July 21, 2004
OUT OF HIDING, OUT OF HELL:
Surviving the most dangerous game: a review of Hiding in Plain Sight: The Incredible True Story of a German-Jewish Teenager's Struggle to Survive in Nazi-Occupied Poland by Betty Lauer (Steven Martinovich, July 19, 2004, Enter Stage Right)
During his trial in 1961 Adolph Eichmann famously declared that Nazi Germany was a state that had legalized crime. That reality was only fully known by its victims, the millions of people who perished in the death camps that dotted the Third Reich. Their very existence was a crime and the full resources of the state and the willing compliance of their fellow citizens were employed against them.And yet some managed to survive that hell thanks to their determination to live. Betty Lauer was one of those fortunate few, a compelling story she relates in Hiding in Plain Sight: The Incredible True Story of a German-Jewish Teenager's Struggle to Survive in Nazi-Occupied Poland.

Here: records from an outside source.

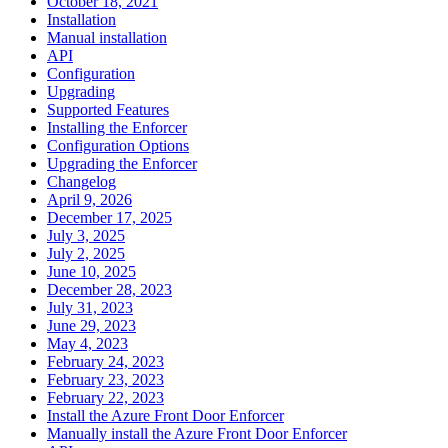
October 18, 2021
Installation
Manual installation
API
Configuration
Upgrading
Supported Features
Installing the Enforcer
Configuration Options
Upgrading the Enforcer
Changelog
April 9, 2026
December 17, 2025
July 3, 2025
July 2, 2025
June 10, 2025
December 28, 2023
July 31, 2023
June 29, 2023
May 4, 2023
February 24, 2023
February 23, 2023
February 22, 2023
Install the Azure Front Door Enforcer
Manually install the Azure Front Door Enforcer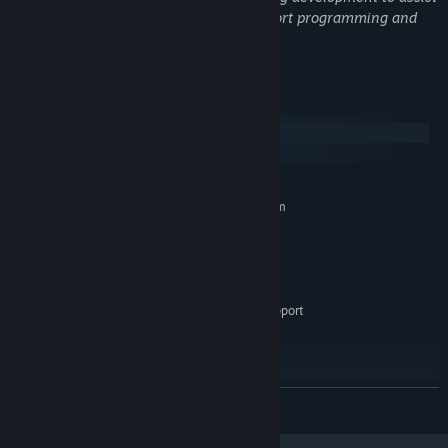
with creating some artwork and to support programming and
iteration.
System Requirements
Windows
macOS
MINIMUM:
Requires a 64-bit processor and operating system
Windows 10
OS:
Intel Core i3 / AMD equivalent (2
PROCESSOR:
GHz+)
4 GB RAM
MEMORY:
Integrated graphics with WebGL support
GRAPHICS:
300 MB available space
STORAGE:
Any
SOUND CARD:
Keyboard required
ADDITIONAL NOTES:
RECOMMENDED:
READ MORE
Requires a 64-bit processor and operating system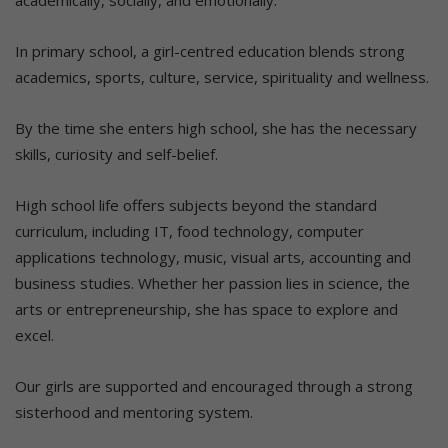
In primary school, a girl-centred education blends strong
academics, sports, culture, service, spirituality and wellness.
By the time she enters high school, she has the necessary
skills, curiosity and self-belief.
High school life offers subjects beyond the standard
curriculum, including IT, food technology, computer
applications technology, music, visual arts, accounting and
business studies. Whether her passion lies in science, the
arts or entrepreneurship, she has space to explore and
excel.
Our girls are supported and encouraged through a strong
sisterhood and mentoring system.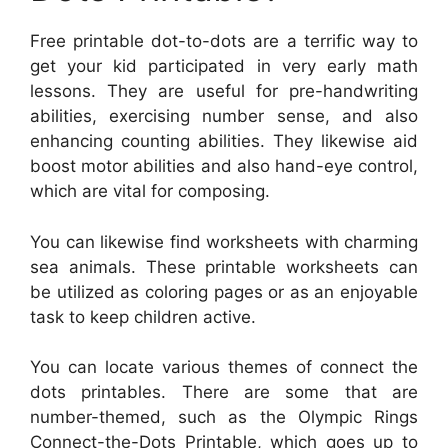
Free printable dot-to-dots are a terrific way to
get your kid participated in very early math
lessons. They are useful for pre-handwriting
abilities, exercising number sense, and also
enhancing counting abilities. They likewise aid
boost motor abilities and also hand-eye control,
which are vital for composing.
You can likewise find worksheets with charming
sea animals. These printable worksheets can
be utilized as coloring pages or as an enjoyable
task to keep children active.
You can locate various themes of connect the
dots printables. There are some that are
number-themed, such as the Olympic Rings
Connect-the-Dots Printable, which goes up to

She's a great lady and hers is an amazing/terrible story. Posted by Orrin Judd at July 21, 2004 3:05 PM
Saying that the Nazis legalized crime doesn't do that regime justice, and is another of Eichmann's elegant understatements.
The Nazis didn't just legalize crime. They converted crime into civic virtue, elevated it to grand aesthetic principle, and inculcated it as social necessity.